The first line of the listing opens the range and the line with "## Angular structure" closes it; repeat those lines and all between them word for word, leaving out the pictures.

════════════════

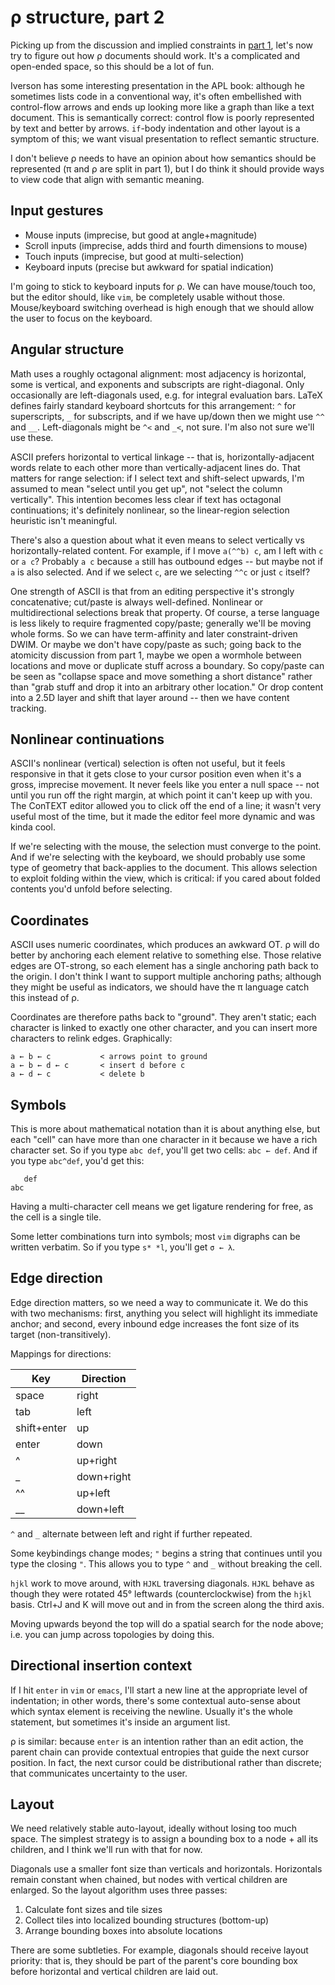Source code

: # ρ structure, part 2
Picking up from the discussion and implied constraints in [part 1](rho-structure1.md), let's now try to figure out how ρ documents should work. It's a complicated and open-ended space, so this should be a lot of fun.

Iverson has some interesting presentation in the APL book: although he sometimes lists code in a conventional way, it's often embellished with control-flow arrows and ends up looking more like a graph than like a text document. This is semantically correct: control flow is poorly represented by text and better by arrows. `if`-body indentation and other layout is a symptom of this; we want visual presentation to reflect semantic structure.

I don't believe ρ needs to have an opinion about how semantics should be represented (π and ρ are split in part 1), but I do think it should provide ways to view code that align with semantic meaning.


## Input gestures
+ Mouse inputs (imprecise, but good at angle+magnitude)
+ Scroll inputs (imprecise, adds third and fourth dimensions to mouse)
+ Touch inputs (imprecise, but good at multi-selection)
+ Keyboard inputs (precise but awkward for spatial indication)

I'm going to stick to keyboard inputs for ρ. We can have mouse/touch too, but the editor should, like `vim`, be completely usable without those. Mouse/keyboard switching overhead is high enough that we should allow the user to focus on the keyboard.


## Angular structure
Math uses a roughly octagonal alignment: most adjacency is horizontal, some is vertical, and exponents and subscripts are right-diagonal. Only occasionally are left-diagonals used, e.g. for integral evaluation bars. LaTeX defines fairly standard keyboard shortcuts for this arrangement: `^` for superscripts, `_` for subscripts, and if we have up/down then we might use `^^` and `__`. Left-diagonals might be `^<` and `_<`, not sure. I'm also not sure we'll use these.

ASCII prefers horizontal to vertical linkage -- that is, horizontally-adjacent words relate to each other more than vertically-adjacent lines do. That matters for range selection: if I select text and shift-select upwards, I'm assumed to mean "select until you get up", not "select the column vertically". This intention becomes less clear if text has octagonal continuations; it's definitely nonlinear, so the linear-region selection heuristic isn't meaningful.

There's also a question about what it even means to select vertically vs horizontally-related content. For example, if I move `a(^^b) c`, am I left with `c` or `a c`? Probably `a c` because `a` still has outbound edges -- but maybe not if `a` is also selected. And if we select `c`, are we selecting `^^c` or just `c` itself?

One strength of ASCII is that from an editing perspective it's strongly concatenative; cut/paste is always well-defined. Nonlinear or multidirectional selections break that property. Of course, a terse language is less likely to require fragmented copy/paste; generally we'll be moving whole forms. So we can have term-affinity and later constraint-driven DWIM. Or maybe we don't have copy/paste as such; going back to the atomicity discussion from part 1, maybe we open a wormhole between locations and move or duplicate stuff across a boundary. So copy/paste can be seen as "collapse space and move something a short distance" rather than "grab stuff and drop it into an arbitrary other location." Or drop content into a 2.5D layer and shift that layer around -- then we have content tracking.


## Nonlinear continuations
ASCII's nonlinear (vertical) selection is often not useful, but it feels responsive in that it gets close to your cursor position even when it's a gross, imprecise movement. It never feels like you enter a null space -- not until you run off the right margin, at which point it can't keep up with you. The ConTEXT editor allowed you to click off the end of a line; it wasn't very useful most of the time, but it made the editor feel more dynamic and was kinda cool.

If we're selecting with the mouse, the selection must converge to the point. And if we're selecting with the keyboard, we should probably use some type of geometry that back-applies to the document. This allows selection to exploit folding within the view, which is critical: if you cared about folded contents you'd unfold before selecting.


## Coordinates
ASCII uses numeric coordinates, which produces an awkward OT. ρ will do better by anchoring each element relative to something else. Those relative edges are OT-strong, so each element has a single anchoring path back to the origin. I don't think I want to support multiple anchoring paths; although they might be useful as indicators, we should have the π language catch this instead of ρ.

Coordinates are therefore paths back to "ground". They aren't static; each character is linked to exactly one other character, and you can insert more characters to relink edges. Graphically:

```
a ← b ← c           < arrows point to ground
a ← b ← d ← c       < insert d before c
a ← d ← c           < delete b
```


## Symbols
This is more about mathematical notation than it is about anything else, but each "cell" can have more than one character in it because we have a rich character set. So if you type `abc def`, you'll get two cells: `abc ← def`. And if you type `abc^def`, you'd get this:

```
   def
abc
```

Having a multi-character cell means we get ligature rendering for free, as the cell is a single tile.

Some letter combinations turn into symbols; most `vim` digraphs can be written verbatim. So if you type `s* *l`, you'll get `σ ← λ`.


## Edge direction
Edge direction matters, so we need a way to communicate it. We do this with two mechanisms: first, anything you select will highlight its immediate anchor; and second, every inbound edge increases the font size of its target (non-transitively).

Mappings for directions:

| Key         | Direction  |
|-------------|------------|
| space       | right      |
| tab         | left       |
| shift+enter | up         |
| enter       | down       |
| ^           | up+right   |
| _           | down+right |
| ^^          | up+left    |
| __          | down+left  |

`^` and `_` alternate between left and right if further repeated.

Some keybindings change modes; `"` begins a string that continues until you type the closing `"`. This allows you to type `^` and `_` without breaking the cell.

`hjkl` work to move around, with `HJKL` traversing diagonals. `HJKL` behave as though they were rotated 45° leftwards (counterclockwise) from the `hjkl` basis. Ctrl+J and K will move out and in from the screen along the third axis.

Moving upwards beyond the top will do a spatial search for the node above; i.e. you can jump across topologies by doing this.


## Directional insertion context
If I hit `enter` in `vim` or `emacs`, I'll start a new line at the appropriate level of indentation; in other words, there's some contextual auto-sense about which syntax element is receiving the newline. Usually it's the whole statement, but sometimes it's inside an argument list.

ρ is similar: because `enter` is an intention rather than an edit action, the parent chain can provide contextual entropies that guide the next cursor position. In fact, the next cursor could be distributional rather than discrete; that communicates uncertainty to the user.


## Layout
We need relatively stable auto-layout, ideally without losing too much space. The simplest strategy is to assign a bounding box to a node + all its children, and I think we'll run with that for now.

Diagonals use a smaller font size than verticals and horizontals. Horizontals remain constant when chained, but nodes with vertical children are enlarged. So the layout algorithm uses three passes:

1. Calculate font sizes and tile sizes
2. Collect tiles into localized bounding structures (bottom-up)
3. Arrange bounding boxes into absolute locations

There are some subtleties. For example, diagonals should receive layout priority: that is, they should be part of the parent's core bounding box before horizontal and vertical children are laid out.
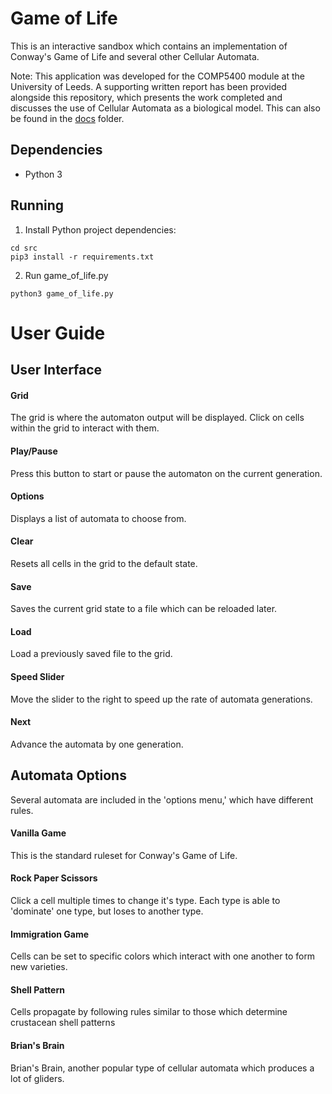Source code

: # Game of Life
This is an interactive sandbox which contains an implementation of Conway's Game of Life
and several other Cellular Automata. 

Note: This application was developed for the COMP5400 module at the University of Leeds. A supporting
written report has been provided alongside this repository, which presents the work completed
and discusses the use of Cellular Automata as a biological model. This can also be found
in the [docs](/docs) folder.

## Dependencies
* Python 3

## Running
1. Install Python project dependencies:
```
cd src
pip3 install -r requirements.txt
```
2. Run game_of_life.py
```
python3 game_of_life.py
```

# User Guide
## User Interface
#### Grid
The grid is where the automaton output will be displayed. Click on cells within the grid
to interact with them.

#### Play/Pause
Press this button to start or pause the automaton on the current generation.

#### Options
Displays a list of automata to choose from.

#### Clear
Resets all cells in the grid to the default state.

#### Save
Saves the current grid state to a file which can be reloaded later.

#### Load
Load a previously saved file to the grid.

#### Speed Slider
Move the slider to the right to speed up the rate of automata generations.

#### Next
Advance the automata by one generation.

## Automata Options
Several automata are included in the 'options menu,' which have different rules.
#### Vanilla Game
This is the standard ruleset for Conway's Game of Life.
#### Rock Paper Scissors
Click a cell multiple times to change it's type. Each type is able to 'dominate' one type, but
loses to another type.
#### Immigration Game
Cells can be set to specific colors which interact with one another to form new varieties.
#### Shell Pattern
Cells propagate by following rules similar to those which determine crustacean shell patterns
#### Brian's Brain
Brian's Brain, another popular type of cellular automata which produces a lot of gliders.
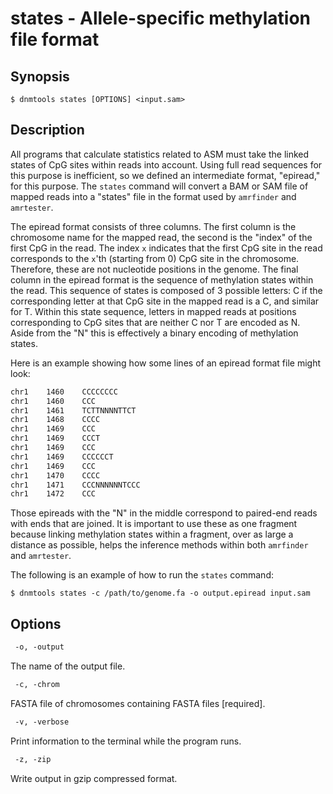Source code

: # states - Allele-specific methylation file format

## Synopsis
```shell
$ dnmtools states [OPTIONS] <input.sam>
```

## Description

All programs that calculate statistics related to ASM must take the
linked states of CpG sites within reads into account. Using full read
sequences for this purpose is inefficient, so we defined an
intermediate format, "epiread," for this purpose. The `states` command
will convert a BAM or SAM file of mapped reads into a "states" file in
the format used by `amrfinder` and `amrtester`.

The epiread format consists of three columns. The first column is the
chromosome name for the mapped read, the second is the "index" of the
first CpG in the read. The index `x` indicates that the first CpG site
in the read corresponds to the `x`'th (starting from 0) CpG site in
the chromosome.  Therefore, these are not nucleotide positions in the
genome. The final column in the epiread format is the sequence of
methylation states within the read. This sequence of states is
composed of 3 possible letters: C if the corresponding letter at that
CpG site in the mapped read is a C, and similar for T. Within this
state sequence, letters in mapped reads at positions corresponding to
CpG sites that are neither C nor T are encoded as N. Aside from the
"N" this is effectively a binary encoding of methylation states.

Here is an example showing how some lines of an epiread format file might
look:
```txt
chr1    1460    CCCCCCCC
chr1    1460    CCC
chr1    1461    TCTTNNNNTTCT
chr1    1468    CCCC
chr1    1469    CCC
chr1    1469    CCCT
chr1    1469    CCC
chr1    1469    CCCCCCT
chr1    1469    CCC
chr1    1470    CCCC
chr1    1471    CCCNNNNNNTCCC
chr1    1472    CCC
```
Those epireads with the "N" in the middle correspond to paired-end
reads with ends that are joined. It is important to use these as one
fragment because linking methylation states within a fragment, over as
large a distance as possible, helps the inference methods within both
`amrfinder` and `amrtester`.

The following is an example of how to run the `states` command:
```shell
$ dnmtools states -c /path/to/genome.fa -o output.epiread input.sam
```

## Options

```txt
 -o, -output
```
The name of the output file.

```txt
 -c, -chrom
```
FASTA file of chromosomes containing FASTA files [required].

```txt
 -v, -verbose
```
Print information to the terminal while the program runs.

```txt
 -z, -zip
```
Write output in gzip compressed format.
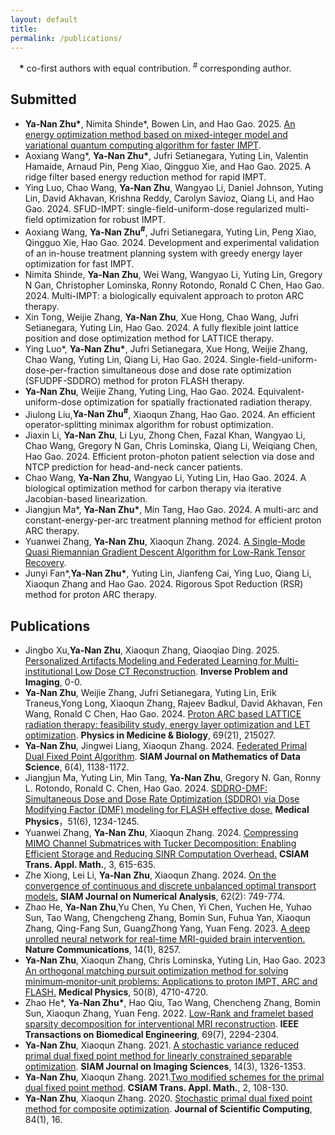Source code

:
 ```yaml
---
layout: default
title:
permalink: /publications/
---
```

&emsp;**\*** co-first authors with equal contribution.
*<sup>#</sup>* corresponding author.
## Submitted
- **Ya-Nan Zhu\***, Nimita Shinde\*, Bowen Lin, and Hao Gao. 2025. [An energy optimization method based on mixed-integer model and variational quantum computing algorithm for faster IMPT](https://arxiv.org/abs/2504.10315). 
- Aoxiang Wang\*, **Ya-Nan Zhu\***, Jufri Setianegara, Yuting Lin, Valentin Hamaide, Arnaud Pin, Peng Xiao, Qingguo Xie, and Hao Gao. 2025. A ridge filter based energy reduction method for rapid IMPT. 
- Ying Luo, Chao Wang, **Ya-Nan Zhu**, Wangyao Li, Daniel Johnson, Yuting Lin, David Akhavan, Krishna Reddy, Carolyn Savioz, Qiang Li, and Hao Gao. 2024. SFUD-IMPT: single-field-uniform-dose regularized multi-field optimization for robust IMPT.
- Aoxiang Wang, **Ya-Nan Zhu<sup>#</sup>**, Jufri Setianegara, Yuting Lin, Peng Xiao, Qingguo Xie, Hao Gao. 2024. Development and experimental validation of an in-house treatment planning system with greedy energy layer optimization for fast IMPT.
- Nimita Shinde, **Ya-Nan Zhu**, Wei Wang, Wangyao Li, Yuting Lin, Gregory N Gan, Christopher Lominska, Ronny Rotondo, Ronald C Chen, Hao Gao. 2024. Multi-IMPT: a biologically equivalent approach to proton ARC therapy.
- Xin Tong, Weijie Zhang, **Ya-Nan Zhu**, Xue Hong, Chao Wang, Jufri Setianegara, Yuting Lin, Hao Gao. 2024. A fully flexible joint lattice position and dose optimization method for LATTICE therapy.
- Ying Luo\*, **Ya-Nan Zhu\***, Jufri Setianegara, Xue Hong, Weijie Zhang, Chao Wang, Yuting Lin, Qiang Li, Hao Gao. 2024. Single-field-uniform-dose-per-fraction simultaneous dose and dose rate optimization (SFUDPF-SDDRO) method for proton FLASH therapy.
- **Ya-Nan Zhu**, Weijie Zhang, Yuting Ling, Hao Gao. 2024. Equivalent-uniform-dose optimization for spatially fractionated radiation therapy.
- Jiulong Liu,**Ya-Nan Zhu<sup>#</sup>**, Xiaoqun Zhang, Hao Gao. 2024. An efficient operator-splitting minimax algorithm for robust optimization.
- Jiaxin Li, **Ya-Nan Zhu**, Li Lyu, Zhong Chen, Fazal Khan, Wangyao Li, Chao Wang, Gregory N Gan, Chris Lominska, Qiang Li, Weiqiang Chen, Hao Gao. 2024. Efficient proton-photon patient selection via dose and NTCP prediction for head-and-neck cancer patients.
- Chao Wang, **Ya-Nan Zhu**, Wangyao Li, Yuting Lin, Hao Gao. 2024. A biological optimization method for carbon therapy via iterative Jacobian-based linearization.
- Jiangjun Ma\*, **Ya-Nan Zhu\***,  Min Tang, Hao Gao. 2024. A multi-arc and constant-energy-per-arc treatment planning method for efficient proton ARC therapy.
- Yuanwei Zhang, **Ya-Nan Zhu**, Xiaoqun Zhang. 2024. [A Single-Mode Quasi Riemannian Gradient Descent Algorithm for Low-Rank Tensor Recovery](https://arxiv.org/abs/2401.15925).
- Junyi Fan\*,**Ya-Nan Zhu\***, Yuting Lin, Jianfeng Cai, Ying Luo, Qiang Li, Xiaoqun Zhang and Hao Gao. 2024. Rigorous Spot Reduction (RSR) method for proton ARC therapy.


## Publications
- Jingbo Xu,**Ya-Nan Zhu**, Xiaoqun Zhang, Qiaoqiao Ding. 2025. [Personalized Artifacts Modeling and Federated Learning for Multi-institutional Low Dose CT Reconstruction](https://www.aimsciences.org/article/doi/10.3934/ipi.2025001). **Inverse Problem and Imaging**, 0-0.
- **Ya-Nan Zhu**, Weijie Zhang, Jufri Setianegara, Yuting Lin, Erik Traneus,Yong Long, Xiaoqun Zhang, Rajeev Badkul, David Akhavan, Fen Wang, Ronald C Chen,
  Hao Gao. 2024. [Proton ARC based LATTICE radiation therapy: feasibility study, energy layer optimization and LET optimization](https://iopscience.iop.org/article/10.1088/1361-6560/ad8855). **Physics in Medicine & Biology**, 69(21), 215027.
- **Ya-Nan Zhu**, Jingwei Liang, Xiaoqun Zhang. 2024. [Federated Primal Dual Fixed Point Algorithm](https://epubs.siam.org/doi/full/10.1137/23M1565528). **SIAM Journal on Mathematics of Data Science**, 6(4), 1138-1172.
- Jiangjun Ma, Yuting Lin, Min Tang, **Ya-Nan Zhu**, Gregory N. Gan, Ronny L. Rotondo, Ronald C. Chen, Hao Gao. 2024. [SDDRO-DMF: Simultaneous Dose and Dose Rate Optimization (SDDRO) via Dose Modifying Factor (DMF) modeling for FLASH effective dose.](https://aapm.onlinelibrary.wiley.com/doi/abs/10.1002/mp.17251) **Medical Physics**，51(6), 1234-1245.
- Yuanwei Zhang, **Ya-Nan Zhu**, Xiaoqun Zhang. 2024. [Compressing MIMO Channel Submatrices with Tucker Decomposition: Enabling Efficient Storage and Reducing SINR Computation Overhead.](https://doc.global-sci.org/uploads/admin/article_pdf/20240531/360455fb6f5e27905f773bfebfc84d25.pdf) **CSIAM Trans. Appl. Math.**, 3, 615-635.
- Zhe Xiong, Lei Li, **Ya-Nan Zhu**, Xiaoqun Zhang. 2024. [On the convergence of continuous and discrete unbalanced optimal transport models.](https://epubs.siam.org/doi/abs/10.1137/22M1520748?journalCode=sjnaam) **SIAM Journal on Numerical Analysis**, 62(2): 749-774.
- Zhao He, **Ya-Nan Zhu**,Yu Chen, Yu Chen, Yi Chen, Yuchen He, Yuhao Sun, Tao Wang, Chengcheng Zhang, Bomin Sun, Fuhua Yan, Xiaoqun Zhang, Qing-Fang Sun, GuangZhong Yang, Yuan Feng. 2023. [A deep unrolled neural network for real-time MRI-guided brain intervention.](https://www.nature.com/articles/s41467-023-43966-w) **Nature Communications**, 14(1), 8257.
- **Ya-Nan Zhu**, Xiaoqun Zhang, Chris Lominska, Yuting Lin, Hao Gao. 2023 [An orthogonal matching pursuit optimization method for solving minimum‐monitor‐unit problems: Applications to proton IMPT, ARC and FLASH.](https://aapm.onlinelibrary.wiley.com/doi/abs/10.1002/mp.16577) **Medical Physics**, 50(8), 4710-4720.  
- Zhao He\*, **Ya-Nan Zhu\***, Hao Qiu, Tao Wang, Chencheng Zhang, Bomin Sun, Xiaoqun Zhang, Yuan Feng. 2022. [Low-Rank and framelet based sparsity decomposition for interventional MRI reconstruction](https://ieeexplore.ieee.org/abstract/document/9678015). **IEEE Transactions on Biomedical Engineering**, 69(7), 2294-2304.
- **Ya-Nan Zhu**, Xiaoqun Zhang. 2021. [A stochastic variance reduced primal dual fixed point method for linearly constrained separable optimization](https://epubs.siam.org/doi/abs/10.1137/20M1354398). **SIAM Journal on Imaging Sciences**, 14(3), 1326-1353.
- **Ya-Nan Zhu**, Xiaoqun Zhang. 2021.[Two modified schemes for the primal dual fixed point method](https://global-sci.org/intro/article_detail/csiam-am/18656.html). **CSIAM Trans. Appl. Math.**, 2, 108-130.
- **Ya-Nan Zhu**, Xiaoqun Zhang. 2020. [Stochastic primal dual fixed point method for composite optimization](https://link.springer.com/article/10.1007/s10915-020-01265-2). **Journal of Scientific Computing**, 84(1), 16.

════════════════

RESPONSE BOX -
Source code

: # ρ structure, part 2
Picking up from the discussion and implied constraints in [part 1](rho-structure1.md), let's now try to figure out how ρ documents should work. It's a complicated and open-ended space, so this should be a lot of fun.

Iverson has some interesting presentation in the APL book: although he sometimes lists code in a conventional way, it's often embellished with control-flow arrows and ends up looking more like a graph than like a text document. This is semantically correct: control flow is poorly represented by text and better by arrows. `if`-body indentation and other layout is a symptom of this; we want visual presentation to reflect semantic structure.

I don't believe ρ needs to have an opinion about how semantics should be represented (π and ρ are split in part 1), but I do think it should provide ways to view code that align with semantic meaning.


## Input gestures
+ Mouse inputs (imprecise, but good at angle+magnitude)
+ Scroll inputs (imprecise, adds third and fourth dimensions to mouse)
+ Touch inputs (imprecise, but good at multi-selection)
+ Keyboard inputs (precise but awkward for spatial indication)

I'm going to stick to keyboard inputs for ρ. We can have mouse/touch too, but the editor should, like `vim`, be completely usable without those. Mouse/keyboard switching overhead is high enough that we should allow the user to focus on the keyboard.


## Angular structure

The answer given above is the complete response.